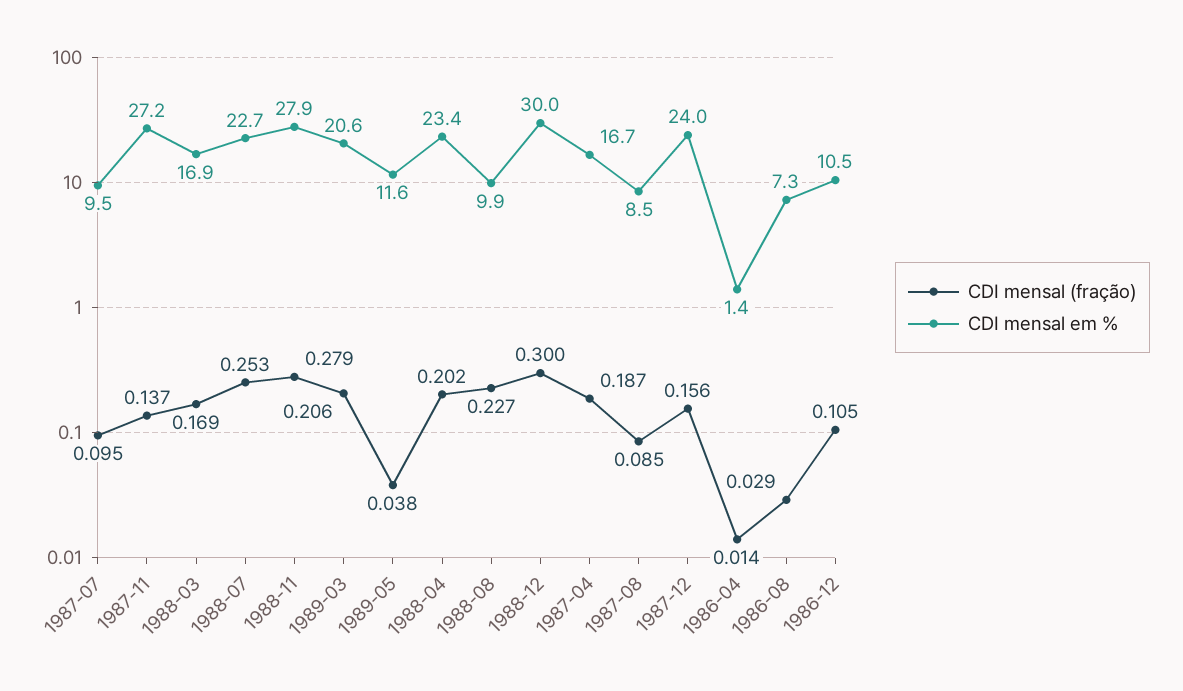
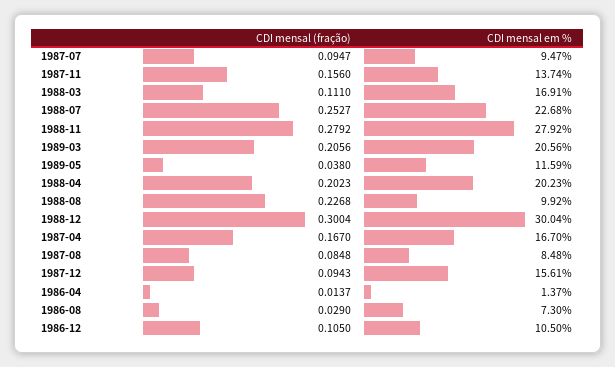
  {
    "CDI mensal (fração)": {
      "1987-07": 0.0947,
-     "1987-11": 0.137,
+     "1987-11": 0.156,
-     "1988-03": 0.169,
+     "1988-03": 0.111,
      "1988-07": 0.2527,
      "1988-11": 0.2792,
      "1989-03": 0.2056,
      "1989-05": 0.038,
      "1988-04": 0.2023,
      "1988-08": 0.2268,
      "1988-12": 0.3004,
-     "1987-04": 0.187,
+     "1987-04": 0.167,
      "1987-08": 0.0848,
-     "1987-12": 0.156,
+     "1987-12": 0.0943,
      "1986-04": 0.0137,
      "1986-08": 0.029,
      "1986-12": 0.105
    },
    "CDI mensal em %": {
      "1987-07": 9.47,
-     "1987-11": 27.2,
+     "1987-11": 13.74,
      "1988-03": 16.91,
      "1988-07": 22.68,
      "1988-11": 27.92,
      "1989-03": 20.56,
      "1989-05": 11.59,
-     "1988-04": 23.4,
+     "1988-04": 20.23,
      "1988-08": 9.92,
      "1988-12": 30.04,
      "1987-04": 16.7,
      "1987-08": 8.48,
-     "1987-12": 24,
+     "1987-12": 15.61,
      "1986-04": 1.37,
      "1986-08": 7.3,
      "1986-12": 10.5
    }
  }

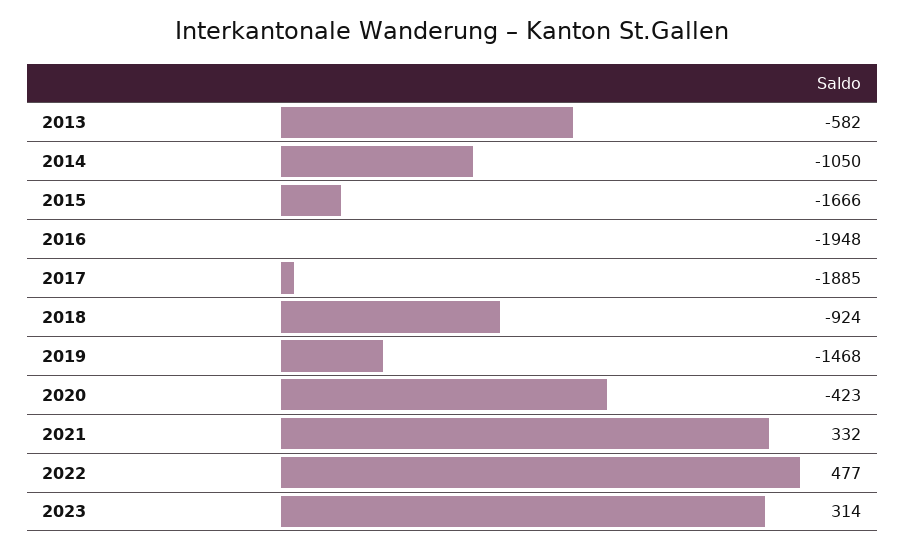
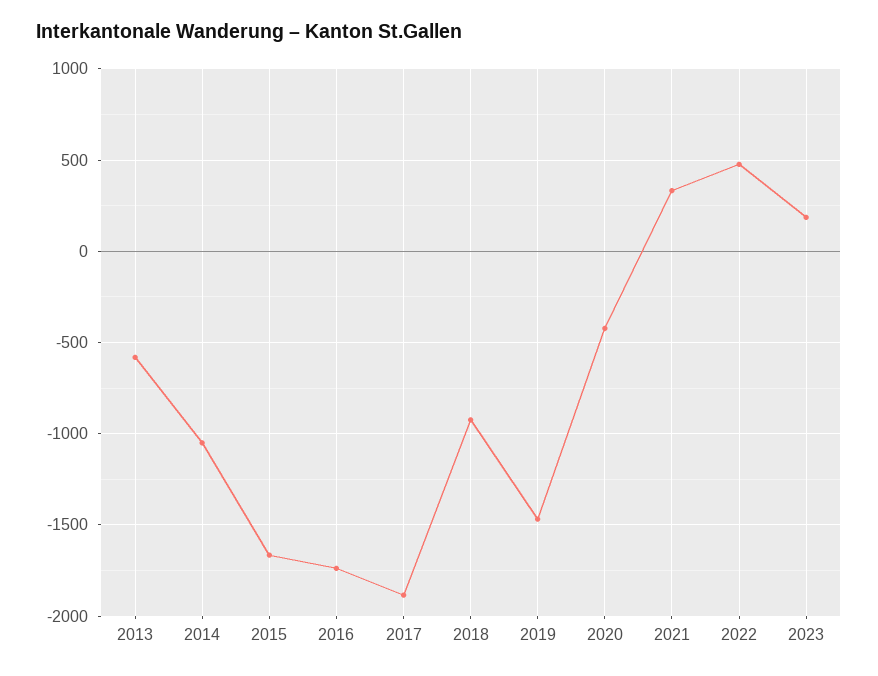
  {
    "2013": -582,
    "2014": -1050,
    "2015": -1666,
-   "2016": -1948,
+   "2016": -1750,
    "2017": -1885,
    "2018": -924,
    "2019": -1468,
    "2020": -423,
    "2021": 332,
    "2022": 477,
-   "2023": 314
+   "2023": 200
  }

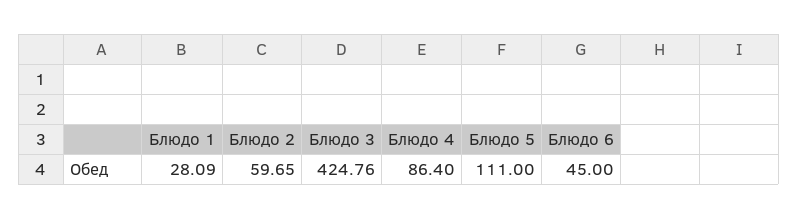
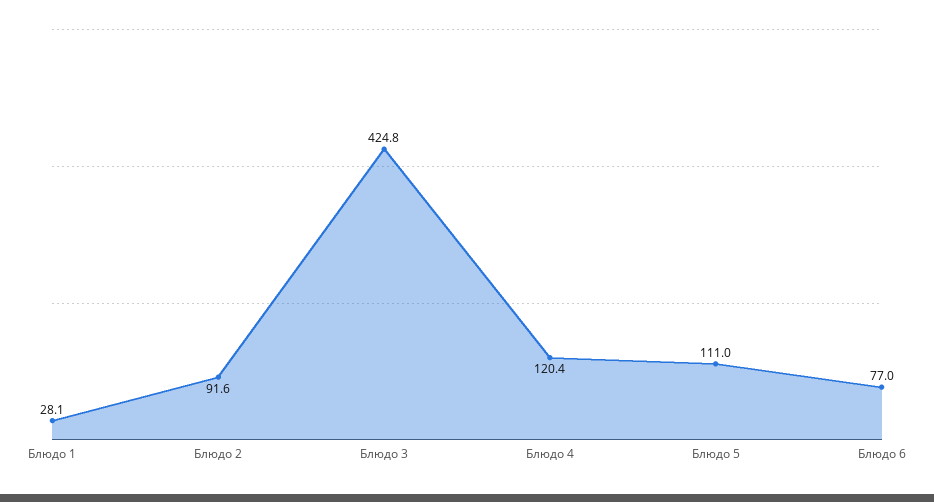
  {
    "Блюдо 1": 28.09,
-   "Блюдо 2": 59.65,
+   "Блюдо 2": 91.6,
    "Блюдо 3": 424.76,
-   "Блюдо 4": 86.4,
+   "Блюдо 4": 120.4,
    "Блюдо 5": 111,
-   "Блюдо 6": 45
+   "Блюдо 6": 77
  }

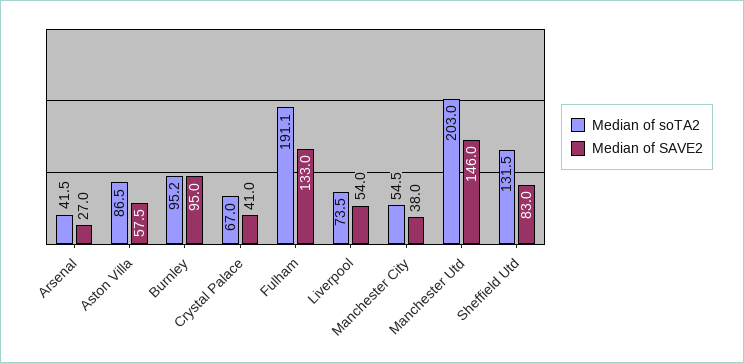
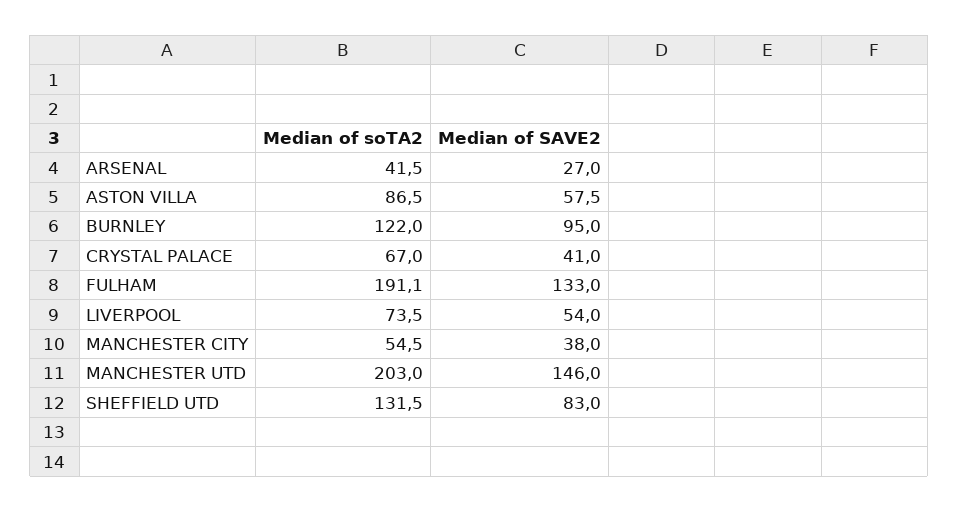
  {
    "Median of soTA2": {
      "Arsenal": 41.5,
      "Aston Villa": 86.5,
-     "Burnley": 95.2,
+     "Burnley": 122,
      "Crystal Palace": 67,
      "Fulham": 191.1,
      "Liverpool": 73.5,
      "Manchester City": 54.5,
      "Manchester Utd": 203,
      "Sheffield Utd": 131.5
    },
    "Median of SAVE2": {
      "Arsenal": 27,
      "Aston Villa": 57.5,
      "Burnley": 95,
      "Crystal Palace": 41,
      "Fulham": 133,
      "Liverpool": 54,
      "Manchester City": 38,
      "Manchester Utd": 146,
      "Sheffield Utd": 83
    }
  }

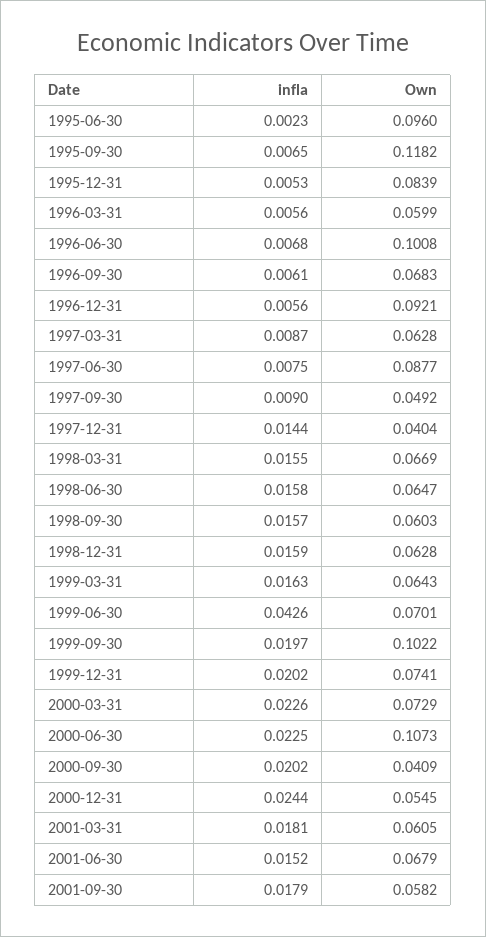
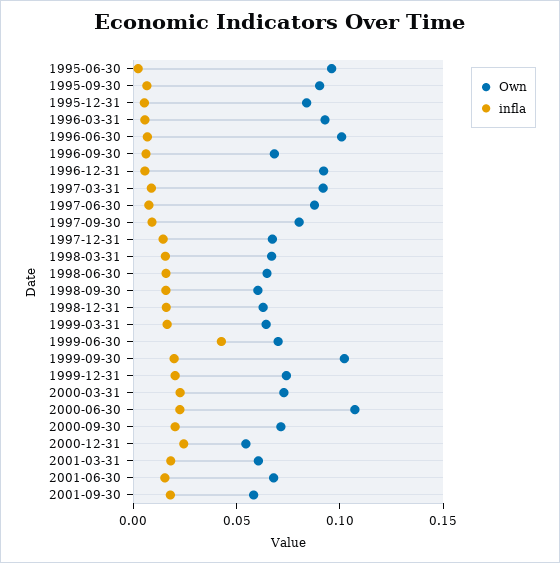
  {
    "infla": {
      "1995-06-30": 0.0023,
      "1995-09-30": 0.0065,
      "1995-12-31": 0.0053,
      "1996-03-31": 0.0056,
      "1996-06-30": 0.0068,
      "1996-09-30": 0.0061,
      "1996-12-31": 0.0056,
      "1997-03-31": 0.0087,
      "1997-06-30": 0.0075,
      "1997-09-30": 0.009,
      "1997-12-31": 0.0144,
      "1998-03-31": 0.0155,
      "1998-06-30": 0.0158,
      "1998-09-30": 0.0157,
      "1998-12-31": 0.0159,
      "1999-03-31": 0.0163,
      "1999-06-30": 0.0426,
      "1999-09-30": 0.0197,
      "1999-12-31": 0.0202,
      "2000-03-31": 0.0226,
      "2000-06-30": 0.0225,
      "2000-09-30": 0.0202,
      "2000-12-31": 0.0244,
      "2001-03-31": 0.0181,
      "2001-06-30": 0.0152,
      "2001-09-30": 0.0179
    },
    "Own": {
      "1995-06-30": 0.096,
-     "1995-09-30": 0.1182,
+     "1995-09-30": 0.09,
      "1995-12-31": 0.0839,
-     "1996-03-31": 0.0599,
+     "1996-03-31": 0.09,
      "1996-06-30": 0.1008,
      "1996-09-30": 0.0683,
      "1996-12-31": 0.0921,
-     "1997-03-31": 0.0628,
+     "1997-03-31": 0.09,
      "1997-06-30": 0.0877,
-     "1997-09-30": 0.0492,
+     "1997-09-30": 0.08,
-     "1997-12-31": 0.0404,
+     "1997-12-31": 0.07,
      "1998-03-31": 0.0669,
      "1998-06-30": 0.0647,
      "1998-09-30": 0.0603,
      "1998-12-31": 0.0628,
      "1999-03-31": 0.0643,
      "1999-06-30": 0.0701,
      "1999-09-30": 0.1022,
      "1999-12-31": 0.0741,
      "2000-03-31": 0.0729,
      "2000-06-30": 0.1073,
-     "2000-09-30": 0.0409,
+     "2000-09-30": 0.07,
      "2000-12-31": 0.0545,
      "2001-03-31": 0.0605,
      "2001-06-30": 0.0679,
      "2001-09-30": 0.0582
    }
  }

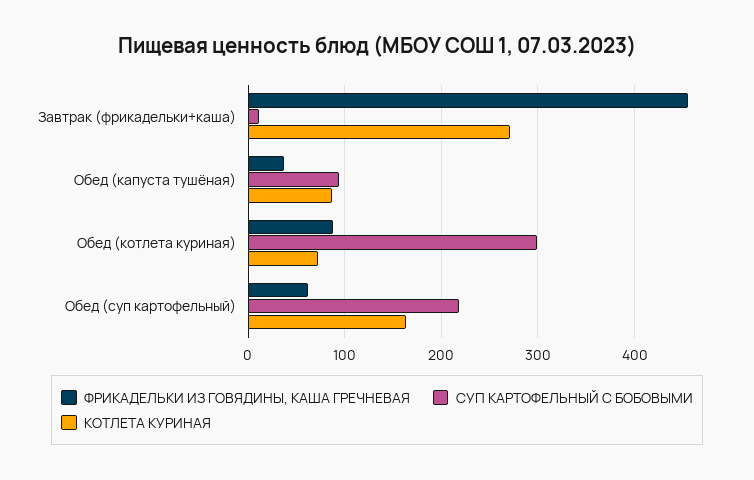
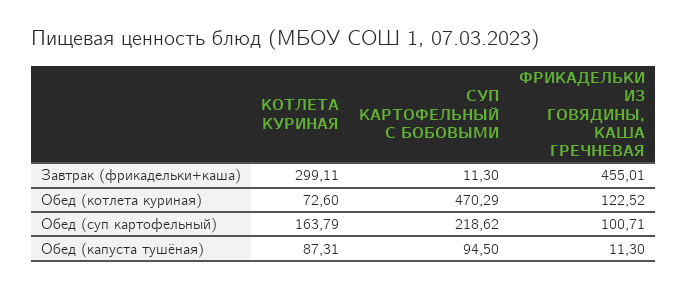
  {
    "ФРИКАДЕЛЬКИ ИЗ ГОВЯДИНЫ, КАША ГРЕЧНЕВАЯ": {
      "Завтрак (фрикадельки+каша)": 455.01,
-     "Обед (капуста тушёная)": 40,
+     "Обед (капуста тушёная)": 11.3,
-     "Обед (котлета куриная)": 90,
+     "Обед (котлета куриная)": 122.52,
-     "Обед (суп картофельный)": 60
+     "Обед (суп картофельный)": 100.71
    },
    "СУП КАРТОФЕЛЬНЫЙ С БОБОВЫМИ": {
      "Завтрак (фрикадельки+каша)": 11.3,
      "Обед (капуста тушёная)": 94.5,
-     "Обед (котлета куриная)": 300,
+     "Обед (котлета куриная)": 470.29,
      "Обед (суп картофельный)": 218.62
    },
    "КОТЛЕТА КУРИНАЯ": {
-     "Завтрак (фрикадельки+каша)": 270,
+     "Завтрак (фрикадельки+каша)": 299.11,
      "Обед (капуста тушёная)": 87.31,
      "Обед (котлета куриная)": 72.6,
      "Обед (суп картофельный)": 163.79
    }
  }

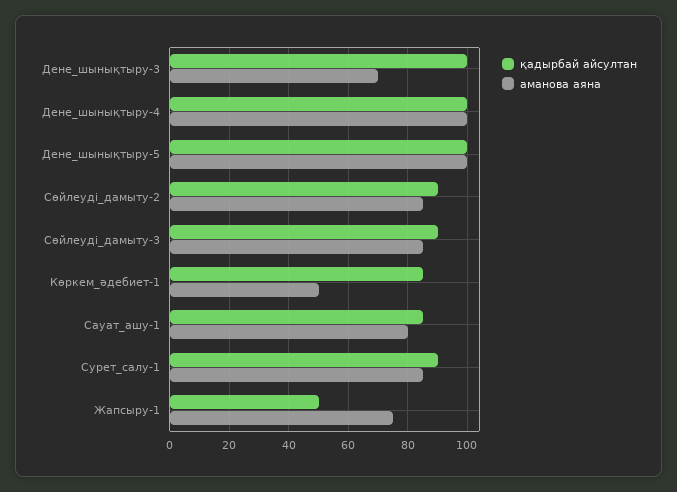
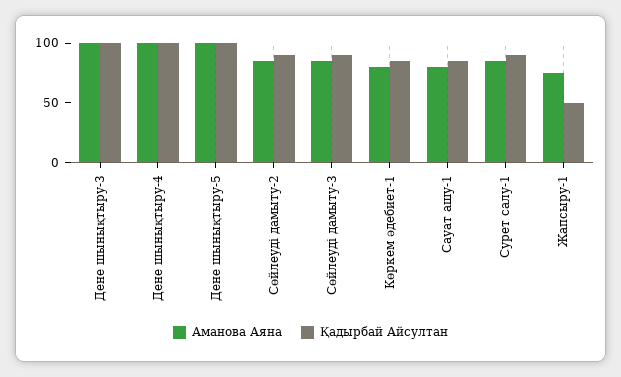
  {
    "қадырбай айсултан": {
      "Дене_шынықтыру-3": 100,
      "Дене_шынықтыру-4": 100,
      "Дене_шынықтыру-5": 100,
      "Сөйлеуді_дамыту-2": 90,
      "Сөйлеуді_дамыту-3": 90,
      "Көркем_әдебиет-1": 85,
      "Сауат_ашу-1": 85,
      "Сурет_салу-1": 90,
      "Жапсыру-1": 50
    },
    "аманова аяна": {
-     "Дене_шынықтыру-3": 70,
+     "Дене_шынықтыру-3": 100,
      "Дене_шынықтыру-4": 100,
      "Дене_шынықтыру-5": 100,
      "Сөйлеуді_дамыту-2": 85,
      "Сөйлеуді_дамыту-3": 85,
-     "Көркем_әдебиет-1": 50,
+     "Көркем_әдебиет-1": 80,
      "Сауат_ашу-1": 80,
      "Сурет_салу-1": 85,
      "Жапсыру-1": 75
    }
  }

____

[Exercise brief]: What you return must match the records letter for letter, except that the pictures stay out.

[Exercise output]:
  {
    "CDI mensal (fração)": {
      "1987-07": 0.0947,
-     "1987-11": 0.137,
+     "1987-11": 0.156,
-     "1988-03": 0.169,
+     "1988-03": 0.111,
      "1988-07": 0.2527,
      "1988-11": 0.2792,
      "1989-03": 0.2056,
      "1989-05": 0.038,
      "1988-04": 0.2023,
      "1988-08": 0.2268,
      "1988-12": 0.3004,
-     "1987-04": 0.187,
+     "1987-04": 0.167,
      "1987-08": 0.0848,
-     "1987-12": 0.156,
+     "1987-12": 0.0943,
      "1986-04": 0.0137,
      "1986-08": 0.029,
      "1986-12": 0.105
    },
    "CDI mensal em %": {
      "1987-07": 9.47,
-     "1987-11": 27.2,
+     "1987-11": 13.74,
      "1988-03": 16.91,
      "1988-07": 22.68,
      "1988-11": 27.92,
      "1989-03": 20.56,
      "1989-05": 11.59,
-     "1988-04": 23.4,
+     "1988-04": 20.23,
      "1988-08": 9.92,
      "1988-12": 30.04,
      "1987-04": 16.7,
      "1987-08": 8.48,
-     "1987-12": 24,
+     "1987-12": 15.61,
      "1986-04": 1.37,
      "1986-08": 7.3,
      "1986-12": 10.5
    }
  }

  {
    "2013": -582,
    "2014": -1050,
    "2015": -1666,
-   "2016": -1948,
+   "2016": -1750,
    "2017": -1885,
    "2018": -924,
    "2019": -1468,
    "2020": -423,
    "2021": 332,
    "2022": 477,
-   "2023": 314
+   "2023": 200
  }

  {
    "Блюдо 1": 28.09,
-   "Блюдо 2": 59.65,
+   "Блюдо 2": 91.6,
    "Блюдо 3": 424.76,
-   "Блюдо 4": 86.4,
+   "Блюдо 4": 120.4,
    "Блюдо 5": 111,
-   "Блюдо 6": 45
+   "Блюдо 6": 77
  }

  {
    "Median of soTA2": {
      "Arsenal": 41.5,
      "Aston Villa": 86.5,
-     "Burnley": 95.2,
+     "Burnley": 122,
      "Crystal Palace": 67,
      "Fulham": 191.1,
      "Liverpool": 73.5,
      "Manchester City": 54.5,
      "Manchester Utd": 203,
      "Sheffield Utd": 131.5
    },
    "Median of SAVE2": {
      "Arsenal": 27,
      "Aston Villa": 57.5,
      "Burnley": 95,
      "Crystal Palace": 41,
      "Fulham": 133,
      "Liverpool": 54,
      "Manchester City": 38,
      "Manchester Utd": 146,
      "Sheffield Utd": 83
    }
  }

  {
    "infla": {
      "1995-06-30": 0.0023,
      "1995-09-30": 0.0065,
      "1995-12-31": 0.0053,
      "1996-03-31": 0.0056,
      "1996-06-30": 0.0068,
      "1996-09-30": 0.0061,
      "1996-12-31": 0.0056,
      "1997-03-31": 0.0087,
      "1997-06-30": 0.0075,
      "1997-09-30": 0.009,
      "1997-12-31": 0.0144,
      "1998-03-31": 0.0155,
      "1998-06-30": 0.0158,
      "1998-09-30": 0.0157,
      "1998-12-31": 0.0159,
      "1999-03-31": 0.0163,
      "1999-06-30": 0.0426,
      "1999-09-30": 0.0197,
      "1999-12-31": 0.0202,
      "2000-03-31": 0.0226,
      "2000-06-30": 0.0225,
      "2000-09-30": 0.0202,
      "2000-12-31": 0.0244,
      "2001-03-31": 0.0181,
      "2001-06-30": 0.0152,
      "2001-09-30": 0.0179
    },
    "Own": {
      "1995-06-30": 0.096,
-     "1995-09-30": 0.1182,
+     "1995-09-30": 0.09,
      "1995-12-31": 0.0839,
-     "1996-03-31": 0.0599,
+     "1996-03-31": 0.09,
      "1996-06-30": 0.1008,
      "1996-09-30": 0.0683,
      "1996-12-31": 0.0921,
-     "1997-03-31": 0.0628,
+     "1997-03-31": 0.09,
      "1997-06-30": 0.0877,
-     "1997-09-30": 0.0492,
+     "1997-09-30": 0.08,
-     "1997-12-31": 0.0404,
+     "1997-12-31": 0.07,
      "1998-03-31": 0.0669,
      "1998-06-30": 0.0647,
      "1998-09-30": 0.0603,
      "1998-12-31": 0.0628,
      "1999-03-31": 0.0643,
      "1999-06-30": 0.0701,
      "1999-09-30": 0.1022,
      "1999-12-31": 0.0741,
      "2000-03-31": 0.0729,
      "2000-06-30": 0.1073,
-     "2000-09-30": 0.0409,
+     "2000-09-30": 0.07,
      "2000-12-31": 0.0545,
      "2001-03-31": 0.0605,
      "2001-06-30": 0.0679,
      "2001-09-30": 0.0582
    }
  }

  {
    "ФРИКАДЕЛЬКИ ИЗ ГОВЯДИНЫ, КАША ГРЕЧНЕВАЯ": {
      "Завтрак (фрикадельки+каша)": 455.01,
-     "Обед (капуста тушёная)": 40,
+     "Обед (капуста тушёная)": 11.3,
-     "Обед (котлета куриная)": 90,
+     "Обед (котлета куриная)": 122.52,
-     "Обед (суп картофельный)": 60
+     "Обед (суп картофельный)": 100.71
    },
    "СУП КАРТОФЕЛЬНЫЙ С БОБОВЫМИ": {
      "Завтрак (фрикадельки+каша)": 11.3,
      "Обед (капуста тушёная)": 94.5,
-     "Обед (котлета куриная)": 300,
+     "Обед (котлета куриная)": 470.29,
      "Обед (суп картофельный)": 218.62
    },
    "КОТЛЕТА КУРИНАЯ": {
-     "Завтрак (фрикадельки+каша)": 270,
+     "Завтрак (фрикадельки+каша)": 299.11,
      "Обед (капуста тушёная)": 87.31,
      "Обед (котлета куриная)": 72.6,
      "Обед (суп картофельный)": 163.79
    }
  }

  {
    "қадырбай айсултан": {
      "Дене_шынықтыру-3": 100,
      "Дене_шынықтыру-4": 100,
      "Дене_шынықтыру-5": 100,
      "Сөйлеуді_дамыту-2": 90,
      "Сөйлеуді_дамыту-3": 90,
      "Көркем_әдебиет-1": 85,
      "Сауат_ашу-1": 85,
      "Сурет_салу-1": 90,
      "Жапсыру-1": 50
    },
    "аманова аяна": {
-     "Дене_шынықтыру-3": 70,
+     "Дене_шынықтыру-3": 100,
      "Дене_шынықтыру-4": 100,
      "Дене_шынықтыру-5": 100,
      "Сөйлеуді_дамыту-2": 85,
      "Сөйлеуді_дамыту-3": 85,
-     "Көркем_әдебиет-1": 50,
+     "Көркем_әдебиет-1": 80,
      "Сауат_ашу-1": 80,
      "Сурет_салу-1": 85,
      "Жапсыру-1": 75
    }
  }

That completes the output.